Work item → Copy the data exactly. Images are the one exception.

#### Data listing ####

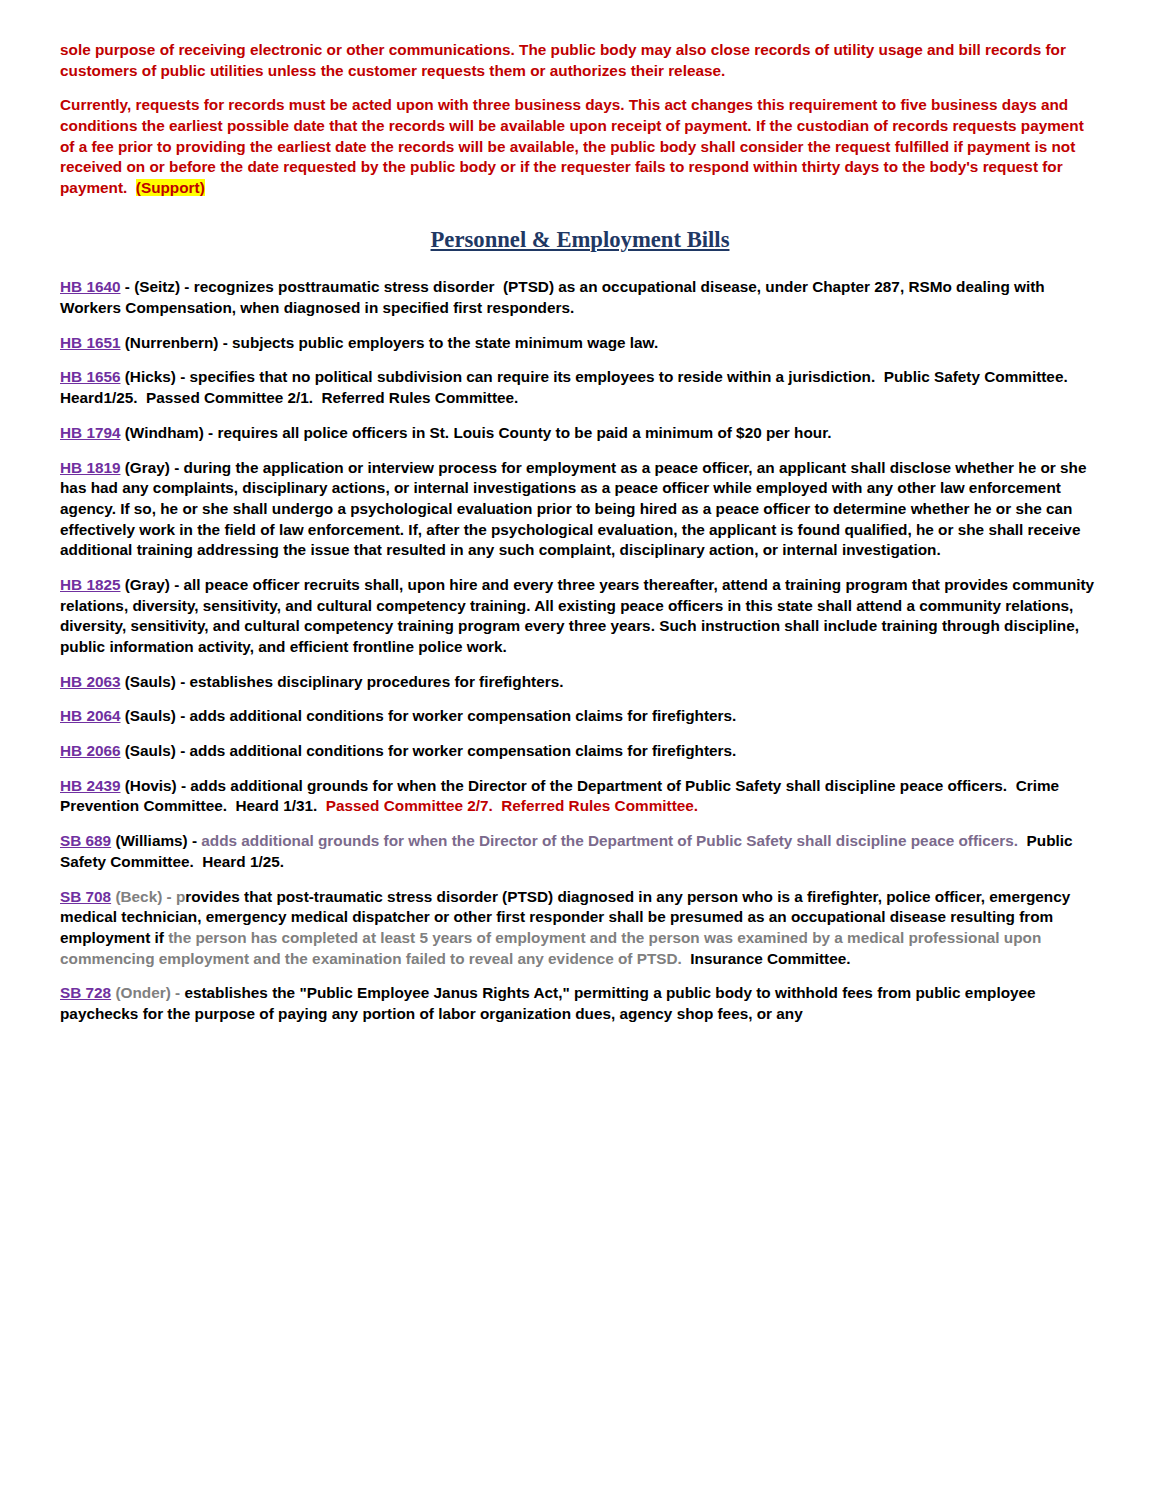sole purpose of receiving electronic or other communications. The public body may also close records of utility usage and bill records for customers of public utilities unless the customer requests them or authorizes their release.
Currently, requests for records must be acted upon with three business days. This act changes this requirement to five business days and conditions the earliest possible date that the records will be available upon receipt of payment. If the custodian of records requests payment of a fee prior to providing the earliest date the records will be available, the public body shall consider the request fulfilled if payment is not received on or before the date requested by the public body or if the requester fails to respond within thirty days to the body's request for payment. (Support)
Personnel & Employment Bills
HB 1640 - (Seitz) - recognizes posttraumatic stress disorder (PTSD) as an occupational disease, under Chapter 287, RSMo dealing with Workers Compensation, when diagnosed in specified first responders.
HB 1651 (Nurrenbern) - subjects public employers to the state minimum wage law.
HB 1656 (Hicks) - specifies that no political subdivision can require its employees to reside within a jurisdiction. Public Safety Committee. Heard1/25. Passed Committee 2/1. Referred Rules Committee.
HB 1794 (Windham) - requires all police officers in St. Louis County to be paid a minimum of $20 per hour.
HB 1819 (Gray) - during the application or interview process for employment as a peace officer, an applicant shall disclose whether he or she has had any complaints, disciplinary actions, or internal investigations as a peace officer while employed with any other law enforcement agency. If so, he or she shall undergo a psychological evaluation prior to being hired as a peace officer to determine whether he or she can effectively work in the field of law enforcement. If, after the psychological evaluation, the applicant is found qualified, he or she shall receive additional training addressing the issue that resulted in any such complaint, disciplinary action, or internal investigation.
HB 1825 (Gray) - all peace officer recruits shall, upon hire and every three years thereafter, attend a training program that provides community relations, diversity, sensitivity, and cultural competency training. All existing peace officers in this state shall attend a community relations, diversity, sensitivity, and cultural competency training program every three years. Such instruction shall include training through discipline, public information activity, and efficient frontline police work.
HB 2063 (Sauls) - establishes disciplinary procedures for firefighters.
HB 2064 (Sauls) - adds additional conditions for worker compensation claims for firefighters.
HB 2066 (Sauls) - adds additional conditions for worker compensation claims for firefighters.
HB 2439 (Hovis) - adds additional grounds for when the Director of the Department of Public Safety shall discipline peace officers. Crime Prevention Committee. Heard 1/31. Passed Committee 2/7. Referred Rules Committee.
SB 689 (Williams) - adds additional grounds for when the Director of the Department of Public Safety shall discipline peace officers. Public Safety Committee. Heard 1/25.
SB 708 (Beck) - p rovides that post-traumatic stress disorder (PTSD) diagnosed in any person who is a firefighter, police officer, emergency medical technician, emergency medical dispatcher or other first responder shall be presumed as an occupational disease resulting from employment if the person has completed at least 5 years of employment and the person was examined by a medical professional upon commencing employment and the examination failed to reveal any evidence of PTSD. Insurance Committee.
SB 728 (Onder) - establishes the "Public Employee Janus Rights Act," permitting a public body to withhold fees from public employee paychecks for the purpose of paying any portion of labor organization dues, agency shop fees, or any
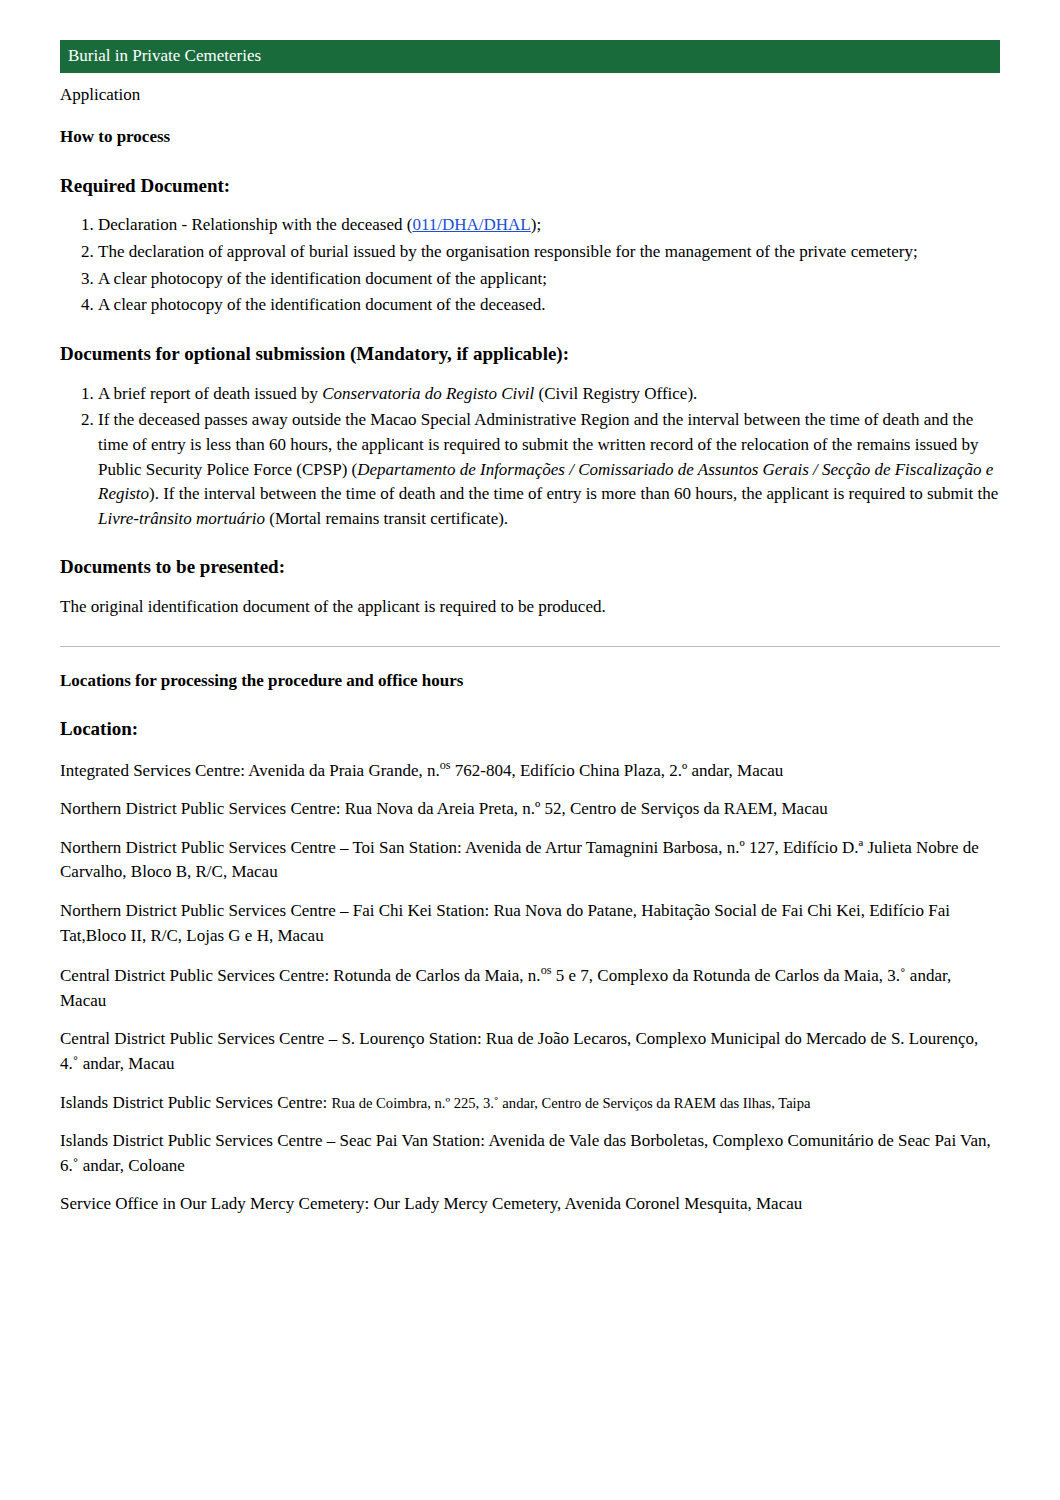Burial in Private Cemeteries
Application
How to process
Required Document:
Declaration - Relationship with the deceased (011/DHA/DHAL);
The declaration of approval of burial issued by the organisation responsible for the management of the private cemetery;
A clear photocopy of the identification document of the applicant;
A clear photocopy of the identification document of the deceased.
Documents for optional submission (Mandatory, if applicable):
A brief report of death issued by Conservatoria do Registo Civil (Civil Registry Office).
If the deceased passes away outside the Macao Special Administrative Region and the interval between the time of death and the time of entry is less than 60 hours, the applicant is required to submit the written record of the relocation of the remains issued by Public Security Police Force (CPSP) (Departamento de Informações / Comissariado de Assuntos Gerais / Secção de Fiscalização e Registo). If the interval between the time of death and the time of entry is more than 60 hours, the applicant is required to submit the Livre-trânsito mortuário (Mortal remains transit certificate).
Documents to be presented:
The original identification document of the applicant is required to be produced.
Locations for processing the procedure and office hours
Location:
Integrated Services Centre: Avenida da Praia Grande, n.os 762-804, Edifício China Plaza, 2.º andar, Macau
Northern District Public Services Centre: Rua Nova da Areia Preta, n.º 52, Centro de Serviços da RAEM, Macau
Northern District Public Services Centre – Toi San Station: Avenida de Artur Tamagnini Barbosa, n.º 127, Edifício D.ª Julieta Nobre de Carvalho, Bloco B, R/C, Macau
Northern District Public Services Centre – Fai Chi Kei Station: Rua Nova do Patane, Habitação Social de Fai Chi Kei, Edifício Fai Tat,Bloco II, R/C, Lojas G e H, Macau
Central District Public Services Centre: Rotunda de Carlos da Maia, n.os 5 e 7, Complexo da Rotunda de Carlos da Maia, 3.˚ andar, Macau
Central District Public Services Centre – S. Lourenço Station: Rua de João Lecaros, Complexo Municipal do Mercado de S. Lourenço, 4.˚ andar, Macau
Islands District Public Services Centre: Rua de Coimbra, n.º 225, 3.˚ andar, Centro de Serviços da RAEM das Ilhas, Taipa
Islands District Public Services Centre – Seac Pai Van Station: Avenida de Vale das Borboletas, Complexo Comunitário de Seac Pai Van, 6.˚ andar, Coloane
Service Office in Our Lady Mercy Cemetery: Our Lady Mercy Cemetery, Avenida Coronel Mesquita, Macau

####

Answer space →
sole purpose of receiving electronic or other communications. The public body may also close records of utility usage and bill records for customers of public utilities unless the customer requests them or authorizes their release.
Currently, requests for records must be acted upon with three business days. This act changes this requirement to five business days and conditions the earliest possible date that the records will be available upon receipt of payment. If the custodian of records requests payment of a fee prior to providing the earliest date the records will be available, the public body shall consider the request fulfilled if payment is not received on or before the date requested by the public body or if the requester fails to respond within thirty days to the body's request for payment. (Support)
Personnel & Employment Bills
HB 1640 - (Seitz) - recognizes posttraumatic stress disorder (PTSD) as an occupational disease, under Chapter 287, RSMo dealing with Workers Compensation, when diagnosed in specified first responders.
HB 1651 (Nurrenbern) - subjects public employers to the state minimum wage law.
HB 1656 (Hicks) - specifies that no political subdivision can require its employees to reside within a jurisdiction. Public Safety Committee. Heard1/25. Passed Committee 2/1. Referred Rules Committee.
HB 1794 (Windham) - requires all police officers in St. Louis County to be paid a minimum of $20 per hour.
HB 1819 (Gray) - during the application or interview process for employment as a peace officer, an applicant shall disclose whether he or she has had any complaints, disciplinary actions, or internal investigations as a peace officer while employed with any other law enforcement agency. If so, he or she shall undergo a psychological evaluation prior to being hired as a peace officer to determine whether he or she can effectively work in the field of law enforcement. If, after the psychological evaluation, the applicant is found qualified, he or she shall receive additional training addressing the issue that resulted in any such complaint, disciplinary action, or internal investigation.
HB 1825 (Gray) - all peace officer recruits shall, upon hire and every three years thereafter, attend a training program that provides community relations, diversity, sensitivity, and cultural competency training. All existing peace officers in this state shall attend a community relations, diversity, sensitivity, and cultural competency training program every three years. Such instruction shall include training through discipline, public information activity, and efficient frontline police work.
HB 2063 (Sauls) - establishes disciplinary procedures for firefighters.
HB 2064 (Sauls) - adds additional conditions for worker compensation claims for firefighters.
HB 2066 (Sauls) - adds additional conditions for worker compensation claims for firefighters.
HB 2439 (Hovis) - adds additional grounds for when the Director of the Department of Public Safety shall discipline peace officers. Crime Prevention Committee. Heard 1/31. Passed Committee 2/7. Referred Rules Committee.
SB 689 (Williams) - adds additional grounds for when the Director of the Department of Public Safety shall discipline peace officers. Public Safety Committee. Heard 1/25.
SB 708 (Beck) - p rovides that post-traumatic stress disorder (PTSD) diagnosed in any person who is a firefighter, police officer, emergency medical technician, emergency medical dispatcher or other first responder shall be presumed as an occupational disease resulting from employment if the person has completed at least 5 years of employment and the person was examined by a medical professional upon commencing employment and the examination failed to reveal any evidence of PTSD. Insurance Committee.
SB 728 (Onder) - establishes the "Public Employee Janus Rights Act," permitting a public body to withhold fees from public employee paychecks for the purpose of paying any portion of labor organization dues, agency shop fees, or any
Burial in Private Cemeteries
Application
How to process
Required Document:
Declaration - Relationship with the deceased (011/DHA/DHAL);
The declaration of approval of burial issued by the organisation responsible for the management of the private cemetery;
A clear photocopy of the identification document of the applicant;
A clear photocopy of the identification document of the deceased.
Documents for optional submission (Mandatory, if applicable):
A brief report of death issued by Conservatoria do Registo Civil (Civil Registry Office).
If the deceased passes away outside the Macao Special Administrative Region and the interval between the time of death and the time of entry is less than 60 hours, the applicant is required to submit the written record of the relocation of the remains issued by Public Security Police Force (CPSP) (Departamento de Informações / Comissariado de Assuntos Gerais / Secção de Fiscalização e Registo). If the interval between the time of death and the time of entry is more than 60 hours, the applicant is required to submit the Livre-trânsito mortuário (Mortal remains transit certificate).
Documents to be presented:
The original identification document of the applicant is required to be produced.
Locations for processing the procedure and office hours
Location:
Integrated Services Centre: Avenida da Praia Grande, n.os 762-804, Edifício China Plaza, 2.º andar, Macau
Northern District Public Services Centre: Rua Nova da Areia Preta, n.º 52, Centro de Serviços da RAEM, Macau
Northern District Public Services Centre – Toi San Station: Avenida de Artur Tamagnini Barbosa, n.º 127, Edifício D.ª Julieta Nobre de Carvalho, Bloco B, R/C, Macau
Northern District Public Services Centre – Fai Chi Kei Station: Rua Nova do Patane, Habitação Social de Fai Chi Kei, Edifício Fai Tat,Bloco II, R/C, Lojas G e H, Macau
Central District Public Services Centre: Rotunda de Carlos da Maia, n.os 5 e 7, Complexo da Rotunda de Carlos da Maia, 3.˚ andar, Macau
Central District Public Services Centre – S. Lourenço Station: Rua de João Lecaros, Complexo Municipal do Mercado de S. Lourenço, 4.˚ andar, Macau
Islands District Public Services Centre: Rua de Coimbra, n.º 225, 3.˚ andar, Centro de Serviços da RAEM das Ilhas, Taipa
Islands District Public Services Centre – Seac Pai Van Station: Avenida de Vale das Borboletas, Complexo Comunitário de Seac Pai Van, 6.˚ andar, Coloane
Service Office in Our Lady Mercy Cemetery: Our Lady Mercy Cemetery, Avenida Coronel Mesquita, Macau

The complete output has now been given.